# When does the City Creek Canyon Road Close?



## elkmaster (Nov 5, 2007)

I know the road is closed on odd days to vehicle traffic but when does the road close officially for the winter? On a side note who will be out chasing elk above Salt Lake this weekednd? I have seen a few bands of elk but not looking forward to the cold... it's freezing!!!


----------



## dkhntrdstn (Sep 7, 2007)

Im sure it closed right now.


----------



## elkmaster (Nov 5, 2007)

Thanks. I didn't want to drive up there in the dark to find a locked gate. I will stick with plan B. Thanks.


----------



## blackbear (Oct 18, 2007)

Don't you need a special permit to hunt that canyon? And I believe road access is specified in the terms for those in possession of said special permit. I think they even give those archers a key for their own use during the hunt.

I'd be careful, its 'City' Creek as in Salt Lake 'City', where hunting is prohibited, and even boys with bb guns get the fuzz called on 'em for 'hunting' in the city.


----------



## ut1031 (Sep 13, 2007)

Are there elk on the Wasatch front???


----------



## blackbear (Oct 18, 2007)

ut1031 said:


> Are there elk on the Wasatch front???


The last one just got hit by a beamer in Parleys canyon this morning.


----------



## elkmaster (Nov 5, 2007)

You can archery hunt up city creek canyon without any special permit any time of the year. The permit is for vehicle access for hunting purposes. I doubt they will have a permit next year seeing that there won't be any rifle hunting up there now. You can still bike up the canyon or hike up but it's a long hike in the cold. :O||: 

The weather man said to avoid beeing in the cold today and tomorrow unless you have to be.... I told my wife that I HAVE to be out hunting tomorrow.


----------



## Guest (Dec 11, 2009)

Road permits for hunting are only issued for the deer hunts. Even if the road was still opened you could not get one for elk.

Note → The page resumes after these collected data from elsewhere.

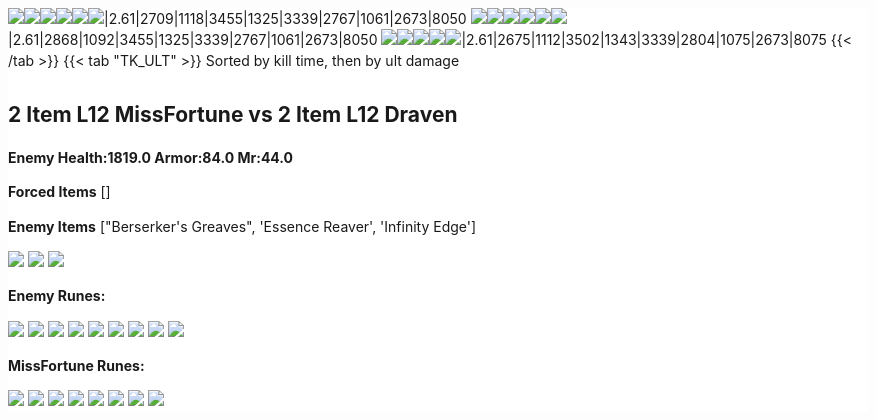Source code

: ![](/item/6696.png)![](/item/3033.png)![](/item/1053.png)![](/item/1055.png)![](/item/1036.png)![](/item/1036.png)|2.61|2709|1118|3455|1325|3339|2767|1061|2673|8050
![](/item/6676.png)![](/item/6696.png)![](/item/1053.png)![](/item/1055.png)![](/item/1036.png)![](/item/1036.png)|2.61|2868|1092|3455|1325|3339|2767|1061|2673|8050
![](/item/3074.png)![](/item/3033.png)![](/item/1055.png)![](/item/1037.png)![](/item/1036.png)|2.61|2675|1112|3502|1343|3339|2804|1075|2673|8075
{{< /tab >}}
{{< tab "TK_ULT" >}}
Sorted by kill time, then by ult damage
## 2 Item L12 MissFortune vs 2 Item L12 Draven

**Enemy Health:1819.0 Armor:84.0 Mr:44.0**


**Forced Items** []








**Enemy Items** ["Berserker's Greaves", 'Essence Reaver', 'Infinity Edge']





![](/item/3006.png)
![](/item/3508.png)
![](/item/3031.png)



**Enemy Runes:**





![](/Styles/Precision/LethalTempo/LethalTempo.png)
![](/Styles/Precision/Triumph.png)
![](/Styles/Precision/LegendBloodline/LegendBloodline.png)
![](/Styles/Sorcery/LastStand/LastStand.png)
![](/Styles/Domination/EyeballCollection/EyeballCollection.png)
![](/Styles/Domination/TreasureHunter/TreasureHunter.png)
![](/StatMods/StatModsAttackSpeedIcon.png)
![](/StatMods/StatModsAdaptiveForceIcon.png)
![](/StatMods/StatModsArmorIcon.png)



**MissFortune Runes:**


![](/Styles/Sorcery/ArcaneComet/ArcaneComet.png)
![](/Styles/Sorcery/ManaflowBand/ManaflowBand.png)
![](/Styles/Sorcery/AbsoluteFocus/AbsoluteFocus.png)
![](/Styles/Sorcery/GatheringStorm/GatheringStorm.png)
![](/Styles/Domination/EyeballCollection/EyeballCollection.png)
![](/Styles/Domination/TreasureHunter/TreasureHunter.png)
![](/StatMods/StatModsAdaptiveForceIcon.png)
![](/StatMods/StatModsAdaptiveForceIcon.png)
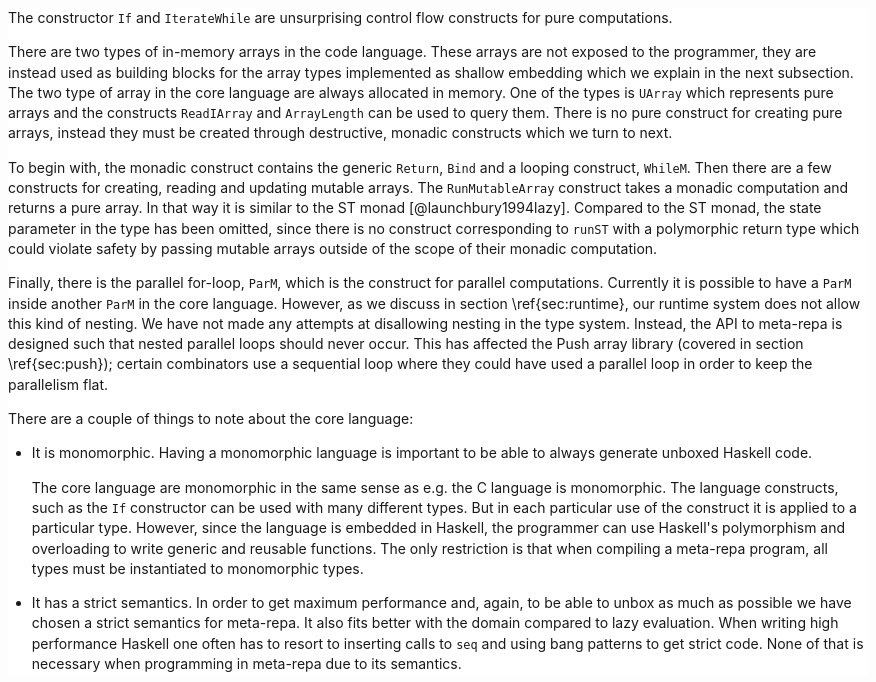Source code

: The constructor `If` and `IterateWhile` are unsurprising control flow
constructs for pure computations.

There are two types of in-memory arrays in the code language. These
arrays are not exposed to the programmer, they are instead used as
building blocks for the array types implemented as shallow embedding
which we explain in the next subsection. The two type of array in the
core language are always allocated in memory. One of the types is
`UArray` which represents pure arrays and the constructs `ReadIArray`
and `ArrayLength` can be used to query them. There is no pure
construct for creating pure arrays, instead they must be created
through destructive, monadic constructs which we turn to next.

To begin with, the monadic construct contains the generic `Return`,
`Bind` and a looping construct, `WhileM`. Then there are a few
constructs for creating, reading and updating mutable arrays. The
`RunMutableArray` construct takes a monadic computation and returns a
pure array. In that way it is similar to the ST monad
[@launchbury1994lazy]. Compared to the ST monad, the state
parameter in the type has been omitted, since there is no construct
corresponding to `runST` with a polymorphic return type which could violate
safety by passing mutable arrays outside of the scope of their monadic
computation.

Finally, there is the parallel for-loop, `ParM`, which is the
construct for parallel computations. Currently it is possible to have a
`ParM` inside another `ParM` in the core language.
However, as we discuss in section \ref{sec:runtime}, our runtime system does not
allow this kind of nesting. We have not made any attempts at
disallowing nesting in the type system. Instead, the API to meta-repa
is designed such that nested parallel loops should never occur. This
has affected the Push array library (covered in section
\ref{sec:push}); certain combinators use a sequential loop where they
could have used a parallel loop in order to keep the parallelism flat.

There are a couple of things to note about the core language:

* It is monomorphic. Having a monomorphic language is important to be
  able to always generate unboxed Haskell code. 

  The core language are monomorphic in the same sense as e.g. the C
  language is monomorphic. The language constructs, such as the `If`
  constructor can be used with many different types. But in each
  particular use of the construct it is applied to a particular
  type. However, since the language is embedded in Haskell, the
  programmer can use Haskell's polymorphism and overloading to
  write generic and reusable functions. The only restriction is that
  when compiling a meta-repa program, all types must be instantiated
  to monomorphic types.

* It has a strict semantics. In order to get maximum performance and,
  again, to be able to unbox as much as possible we have chosen a
  strict semantics for meta-repa. It also fits better with the domain
  compared to lazy evaluation. When writing high performance Haskell one
  often has to resort to inserting calls to `seq` and using bang
  patterns to get strict code. None of that is necessary when
  programming in meta-repa due to its semantics.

http://www.slcgov.com/Utilities/ud_city ... m#anchor14


----------



## Guest (Dec 11, 2009)

ut1031 said:


> Are there elk on the Wasatch front???


There is a pretty good herd that hangs out in between City Creek, Red Butte and Emigration canyons, but they are semi-protected because Red Butte is a protected nature preserve, City Creek is off limits for elk hunting, and Emigration is mostly private.


----------